The typical barometers of dollar funding -- FRA-OIS spreads, front Eurodollar futures and two-year swap spreads -- showed some deterioration during the worst of the stock market rout but recovered as equities rebounded.
“What we are seeing right now is the typical sort of funding concern story that is playing out in the money markets,” said Michael Turner, a fixed-income and currency strategist at RBC Capital Markets in Sydney.
“Compared to what happened back in 2008, we are not at those very extreme levels but we have to watch the direction. The general advice to clients is to keep things tight and keep risk to the minimum for the time being,” Turner said.

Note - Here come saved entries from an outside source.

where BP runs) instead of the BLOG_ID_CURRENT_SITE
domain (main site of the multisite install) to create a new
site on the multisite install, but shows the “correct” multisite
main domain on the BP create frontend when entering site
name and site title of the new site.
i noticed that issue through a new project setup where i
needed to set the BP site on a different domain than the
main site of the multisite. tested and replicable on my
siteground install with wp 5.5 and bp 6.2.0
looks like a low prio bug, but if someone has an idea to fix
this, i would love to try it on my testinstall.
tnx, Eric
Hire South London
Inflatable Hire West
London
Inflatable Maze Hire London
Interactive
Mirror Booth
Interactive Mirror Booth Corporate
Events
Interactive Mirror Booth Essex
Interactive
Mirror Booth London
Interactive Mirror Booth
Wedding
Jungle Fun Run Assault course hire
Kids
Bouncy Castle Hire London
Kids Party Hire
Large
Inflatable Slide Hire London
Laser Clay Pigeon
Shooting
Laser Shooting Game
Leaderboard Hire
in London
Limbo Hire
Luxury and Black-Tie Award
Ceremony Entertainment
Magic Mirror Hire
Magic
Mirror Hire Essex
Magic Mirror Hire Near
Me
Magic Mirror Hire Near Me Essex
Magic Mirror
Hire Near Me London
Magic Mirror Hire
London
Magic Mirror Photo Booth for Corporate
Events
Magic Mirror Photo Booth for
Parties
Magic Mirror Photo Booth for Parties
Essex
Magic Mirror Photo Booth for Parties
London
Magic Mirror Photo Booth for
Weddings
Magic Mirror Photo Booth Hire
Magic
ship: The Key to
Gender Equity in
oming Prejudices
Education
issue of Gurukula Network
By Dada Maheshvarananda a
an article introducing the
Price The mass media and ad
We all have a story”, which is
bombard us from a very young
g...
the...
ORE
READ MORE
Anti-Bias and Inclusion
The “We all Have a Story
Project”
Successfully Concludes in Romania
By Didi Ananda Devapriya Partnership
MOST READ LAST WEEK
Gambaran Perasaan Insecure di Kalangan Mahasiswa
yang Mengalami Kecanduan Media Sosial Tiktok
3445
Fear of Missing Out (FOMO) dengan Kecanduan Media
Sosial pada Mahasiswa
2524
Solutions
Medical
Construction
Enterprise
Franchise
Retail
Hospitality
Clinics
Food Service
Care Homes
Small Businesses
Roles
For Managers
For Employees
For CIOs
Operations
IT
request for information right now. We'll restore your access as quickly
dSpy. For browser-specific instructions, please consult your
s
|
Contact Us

Cash is not circulating in a regular fashion in the Eurozone as jitters about the debt crisis grow.
Banks deposited €145bn at the ECB overnight on Monday, a one-year high, figures showed yesterday.
Evidence of money market tensions has been widespread. Banks took a larger-than-expected €157bn in the ECB’s handout of seven-day funding yesterday.
The EURIBOR rate itself came down slightly yesterday, as the ECB said it was actively purchasing Italian and Spanish bonds.